__本文抜粋__:
NVIDIAとlinuxのPC設定に苦戦

nvid 大会2週間前に、ロボットに搭載する、新型のGPU(高速に大規模な計算をするための回路)付きのノートパソコンを、linuxでGUI付きで(昔のPCの黒い画面と緑・白字の組み合わせの画面のようなものをCUI(CUIはlinux・UNIXで設定可能)と呼び、windows,mac,iphone,androidのようなカラフルな画面のようなものをGUIと呼びます)NVIDIAのGPUの設定とNVIDIA GPUのSDKのCUDAの設定が完了しました。OSの設定を改造しなければならず、こちらの設定に大変苦労し2週間ほどかかりました。 NVIDIA DIGITSをlinuxで使用する(qiita,出村賢聖投稿) demura.netチームのNVIDIA CUDA設定のメモ

進捗

大会直前の4日前に生活支援ロボットMiniの新型が完成しました。それと同時に4日前に僕が担当しているPerson Recognition Testの中枢の技術のロバスト顔認識とロバスト性別認識のソフトウエアが完成しました。 mini-face-rec mini-gender-recogNVIDIA DIGITS frameworkを使ったDeep Neural Network性別識別器ソフトウエア Deep Learningとは : 現在の第3期人工知能バブルを勃発させた最先端の機械学習(コンピューターがものごとを学習して理解して予測したり判断する技術)の技術です。Artificial Neural Networkという人間の脳の神経回路を模倣した数学モデルが発展したもので、数学の発展(数理最適化手法の発達、GoogleのMapReduce)、データ数の増加(データがインターネットにあふれるようになった)、コンピューターパワーの増加(特に2006年に今までは3Dグラフィクスの表示だけに使われてきたGPUが行列計算やSIMD系の命令など汎用計算に使用できる汎用GPUをNVIDIAが提唱・販売したことも結構大きい、最近はクラウドやHPCを活用したDistributed Deep Learning理論などもあります)がDeep Learningの誕生に関わっていると考えられています。

__作業依頼 A__:
本文抜粋によると、GPU付きノートパソコンの設定に2週間ほどかかったのはなぜですか。1〜3文で説明してください。
__作業依頼 B__:
本文抜粋の最後の文の後に続く文章を書いてもらえますか。

__分析用データ__:
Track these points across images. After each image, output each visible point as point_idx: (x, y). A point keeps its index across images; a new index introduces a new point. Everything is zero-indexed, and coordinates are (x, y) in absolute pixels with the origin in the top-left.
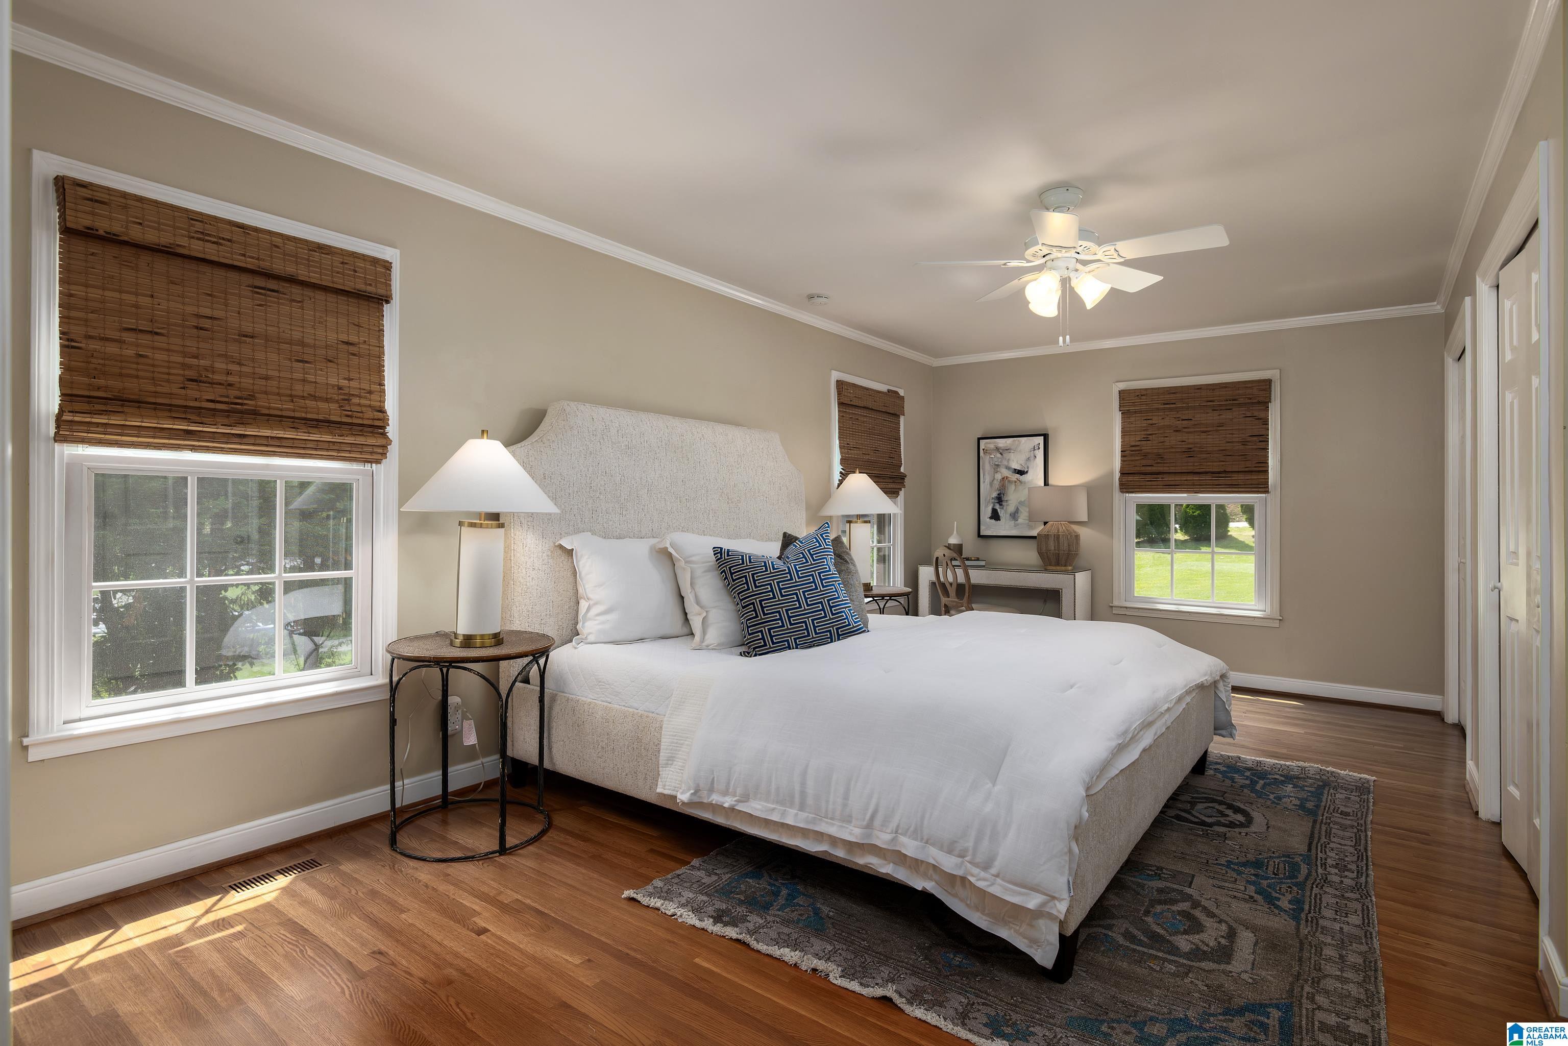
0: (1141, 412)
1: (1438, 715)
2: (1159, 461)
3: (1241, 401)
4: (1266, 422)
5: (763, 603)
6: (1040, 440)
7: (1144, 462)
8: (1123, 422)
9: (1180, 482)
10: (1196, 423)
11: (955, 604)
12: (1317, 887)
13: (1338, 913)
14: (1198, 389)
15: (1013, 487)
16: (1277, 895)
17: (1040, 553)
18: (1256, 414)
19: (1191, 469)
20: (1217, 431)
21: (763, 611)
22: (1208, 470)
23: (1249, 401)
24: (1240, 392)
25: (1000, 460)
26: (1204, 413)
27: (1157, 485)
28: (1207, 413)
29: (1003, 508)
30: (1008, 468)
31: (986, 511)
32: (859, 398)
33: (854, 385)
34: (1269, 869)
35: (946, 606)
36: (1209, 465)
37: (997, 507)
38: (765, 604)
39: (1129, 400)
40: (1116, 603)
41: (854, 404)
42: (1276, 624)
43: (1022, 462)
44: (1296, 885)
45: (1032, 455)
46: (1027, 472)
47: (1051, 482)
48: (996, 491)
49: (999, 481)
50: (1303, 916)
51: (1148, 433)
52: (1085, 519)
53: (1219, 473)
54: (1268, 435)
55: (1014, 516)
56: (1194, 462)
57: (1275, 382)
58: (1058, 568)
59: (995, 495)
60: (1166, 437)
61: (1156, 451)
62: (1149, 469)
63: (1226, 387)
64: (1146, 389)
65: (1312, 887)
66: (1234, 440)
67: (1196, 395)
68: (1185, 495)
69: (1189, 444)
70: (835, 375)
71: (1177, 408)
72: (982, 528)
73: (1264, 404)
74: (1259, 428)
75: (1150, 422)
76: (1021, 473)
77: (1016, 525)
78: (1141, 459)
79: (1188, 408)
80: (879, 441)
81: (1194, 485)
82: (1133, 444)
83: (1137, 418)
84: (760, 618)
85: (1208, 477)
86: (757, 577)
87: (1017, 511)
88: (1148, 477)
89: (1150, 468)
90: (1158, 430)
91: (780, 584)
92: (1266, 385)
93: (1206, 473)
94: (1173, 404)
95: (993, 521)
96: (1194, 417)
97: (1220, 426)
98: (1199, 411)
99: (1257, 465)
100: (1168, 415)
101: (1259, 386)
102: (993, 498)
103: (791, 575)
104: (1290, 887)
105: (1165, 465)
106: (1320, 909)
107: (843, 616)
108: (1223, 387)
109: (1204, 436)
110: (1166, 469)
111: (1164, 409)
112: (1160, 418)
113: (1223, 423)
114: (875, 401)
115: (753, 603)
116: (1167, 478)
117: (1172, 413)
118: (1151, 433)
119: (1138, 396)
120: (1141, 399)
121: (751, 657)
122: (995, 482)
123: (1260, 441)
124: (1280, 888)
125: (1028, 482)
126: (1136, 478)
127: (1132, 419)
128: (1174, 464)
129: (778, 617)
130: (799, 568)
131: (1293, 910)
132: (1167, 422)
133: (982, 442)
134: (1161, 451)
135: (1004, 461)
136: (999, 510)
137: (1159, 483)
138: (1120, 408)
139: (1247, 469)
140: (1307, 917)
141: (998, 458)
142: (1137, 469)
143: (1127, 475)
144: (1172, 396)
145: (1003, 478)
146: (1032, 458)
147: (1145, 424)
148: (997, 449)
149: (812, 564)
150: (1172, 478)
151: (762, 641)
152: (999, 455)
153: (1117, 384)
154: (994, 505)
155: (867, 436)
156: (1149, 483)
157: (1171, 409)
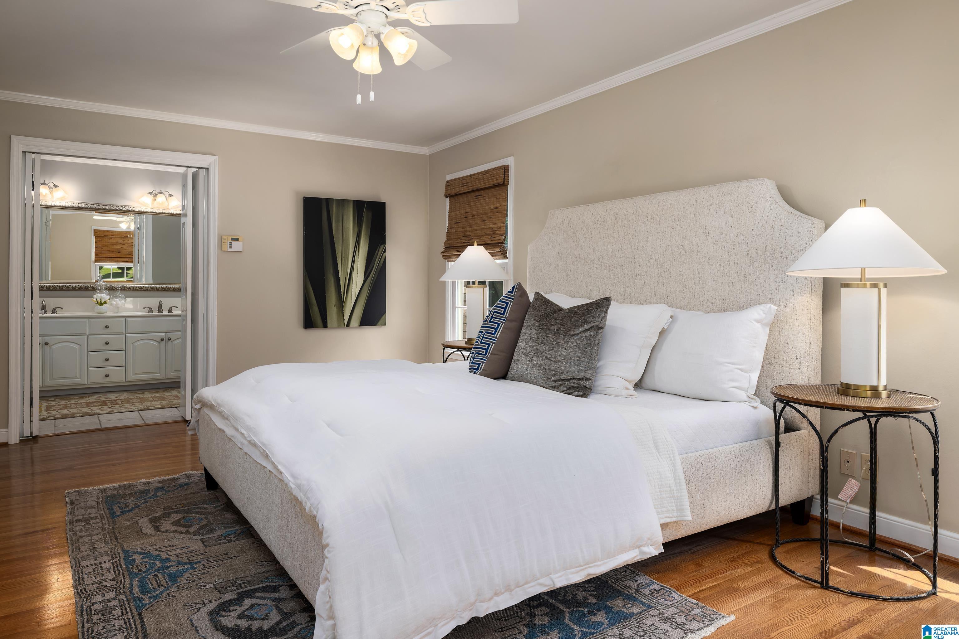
12: (121, 581)
13: (100, 568)
16: (145, 560)
34: (162, 577)
44: (136, 575)
50: (122, 556)
65: (124, 579)
104: (139, 571)
106: (113, 565)
124: (146, 567)
131: (130, 557)
140: (120, 556)
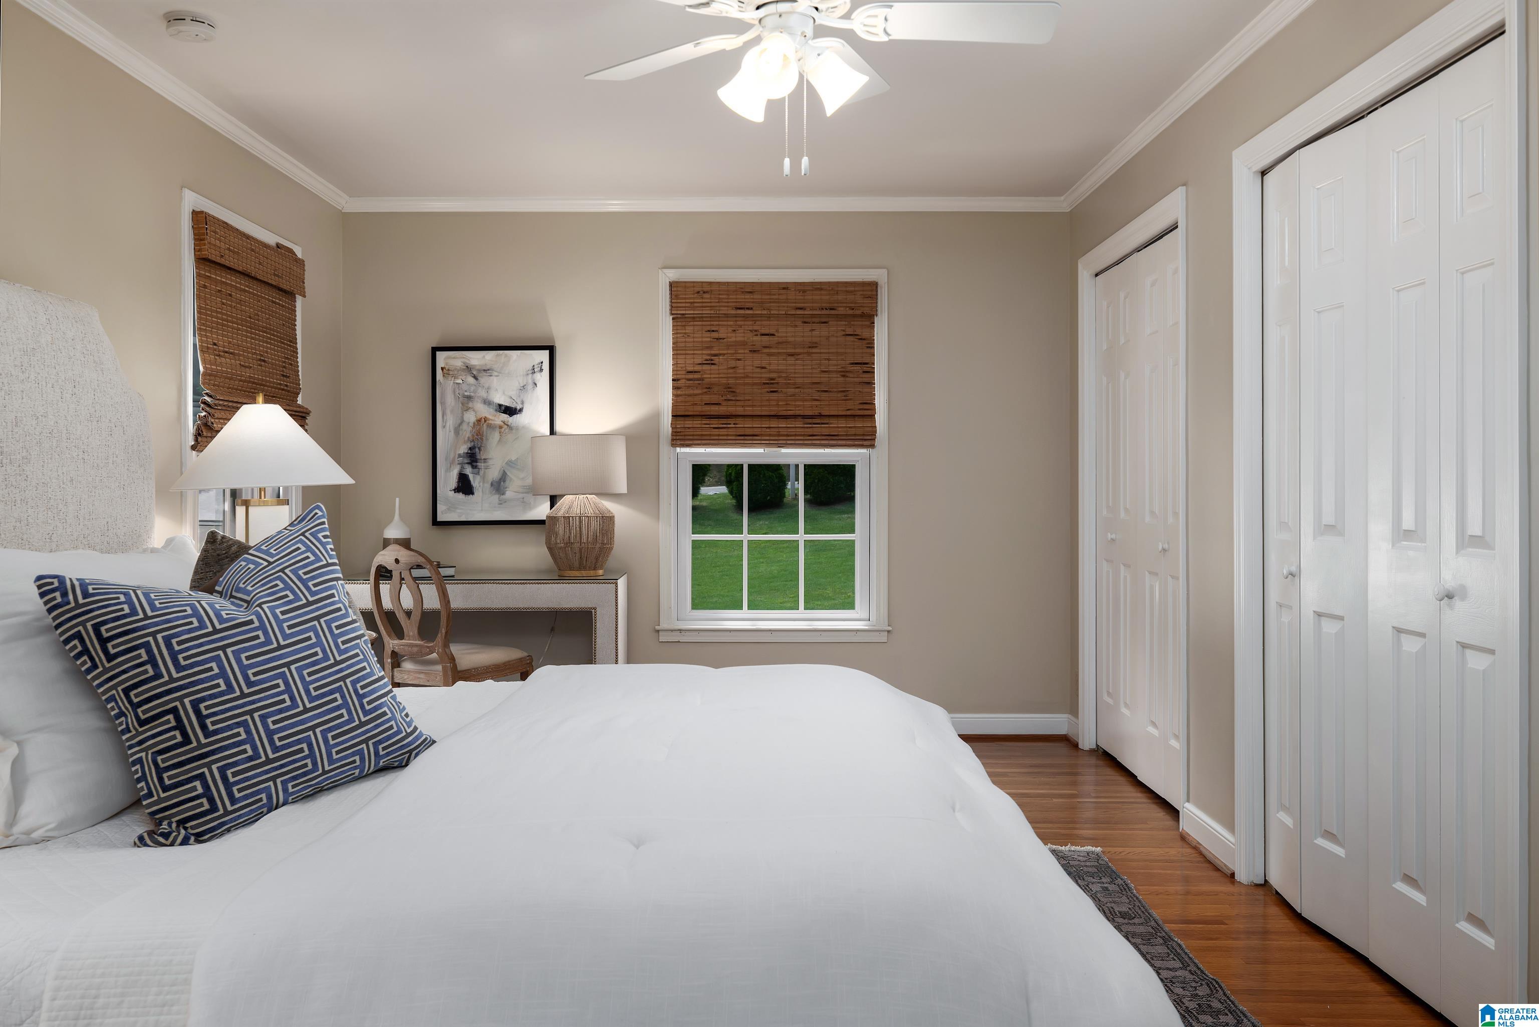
0: (701, 318)
1: (1068, 742)
2: (729, 397)
3: (841, 311)
4: (870, 345)
5: (202, 706)
6: (544, 355)
7: (707, 398)
8: (675, 333)
9: (759, 430)
10: (781, 340)
11: (415, 649)
14: (784, 288)
15: (496, 436)
17: (550, 549)
18: (858, 332)
19: (774, 410)
20: (809, 354)
21: (203, 727)
22: (798, 413)
23: (851, 312)
24: (840, 297)
25: (472, 388)
26: (791, 326)
27: (727, 435)
28: (796, 326)
29: (478, 473)
30: (487, 402)
31: (448, 479)
32: (234, 252)
33: (226, 225)
35: (394, 654)
36: (799, 406)
37: (468, 470)
38: (207, 708)
39: (685, 298)
40: (664, 625)
41: (227, 263)
42: (883, 638)
43: (513, 393)
45: (530, 381)
46: (521, 410)
47: (558, 427)
48: (465, 442)
49: (471, 424)
51: (713, 352)
52: (623, 489)
53: (812, 417)
54: (874, 364)
55: (499, 486)
56: (778, 401)
57: (881, 287)
58: (584, 573)
59: (463, 449)
60: (739, 360)
61: (724, 381)
62: (714, 410)
63: (821, 289)
64: (710, 283)
66: (831, 368)
67: (780, 297)
68: (761, 450)
69: (771, 372)
70: (191, 201)
71: (753, 316)
72: (440, 508)
73: (869, 318)
74: (862, 353)
75: (715, 335)
76: (510, 411)
77: (501, 503)
78: (702, 394)
79: (769, 317)
80: (267, 343)
81: (779, 435)
82: (690, 369)
83: (696, 328)
84: (195, 744)
85: (799, 423)
86: (179, 643)
87: (503, 477)
88: (715, 423)
89: (716, 408)
90: (728, 349)
91: (243, 656)
92: (870, 290)
93: (795, 417)
94: (748, 309)
95: (460, 496)
96: (777, 331)
97: (813, 347)
98: (785, 323)
99: (862, 407)
100: (741, 326)
101: (863, 291)
102: (460, 456)
103: (266, 633)
105: (738, 403)
107: (385, 714)
108: (817, 289)
109: (791, 361)
110: (740, 410)
111: (736, 316)
112: (730, 329)
113: (816, 343)
114: (260, 264)
115: (176, 708)
116: (742, 424)
117: (746, 323)
118: (717, 352)
119: (698, 292)
120: (702, 298)
121: (172, 845)
122: (464, 426)
123: (864, 372)
125: (523, 427)
126: (697, 423)
127: (689, 329)
128: (750, 403)
129: (244, 736)
130: (283, 613)
132: (739, 337)
133: (441, 356)
134: (731, 381)
135: (480, 390)
136: (471, 477)
137: (731, 432)
138: (671, 310)
139: (849, 413)
141: (469, 385)
142: (698, 409)
143: (682, 419)
144: (747, 296)
145: (479, 421)
146: (530, 386)
147: (707, 338)
148: (468, 369)
149: (309, 603)
150: (748, 424)
151: (204, 800)
152: (471, 380)
153: (666, 271)
154: (462, 468)
155: (247, 331)
156: (716, 432)
157: (745, 317)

__回答 A__:
OSの設定を改造しなければならず、その設定に大変苦労したためです。

__回答 B__:
断念した機能

higher Miniの断念しなければいけなかったハードウエア機能はプログラムで制御可能な自動伸縮機構でした。伸縮機構は市販の部品を使用したものです。 ArduinoからMiniの伸縮機構の伸縮を作動させるモーターの制御に取り組みましたが、問題が3つ発生します。 1.ROSからArduinoを制御するとき司令部のPCとArduinoの接続にはシリアル通信を使用するが公式のROSのSerialライブラリではなぜかシリアル通信がときどき調子が悪くなりUSBの抜き差しを何度もする必要があり安定しない。 2.伸縮機構は伸縮が最大長、最短長のとき物理的にロックがかかりモーターが動かせなくなる。この状態に陥ると一回伸縮機構を手動で解体しないと修復不可能。 3.伸縮機構の作動モーターとArduinoのモータードライバを接続するとき、配線の太さの問題でプラスチックギヤを固定する部分に隙間が空いてしまい外れてしまう。 特に3番が深刻な問題でこの問題を解決するには現在の伸縮機構の部品を辞めて自分達でギヤ固定部やギヤを作らなければいけませんでした。Miniが完成したのは大会4日前でプログラムで制御可能な自動伸縮機構に取り組んだのは大会3日前なのでギヤ固定部とギヤ自作は間に合わないと判断しました。 代わりに伸縮機構についているボタンを押して半自動で伸縮を制御することにしました。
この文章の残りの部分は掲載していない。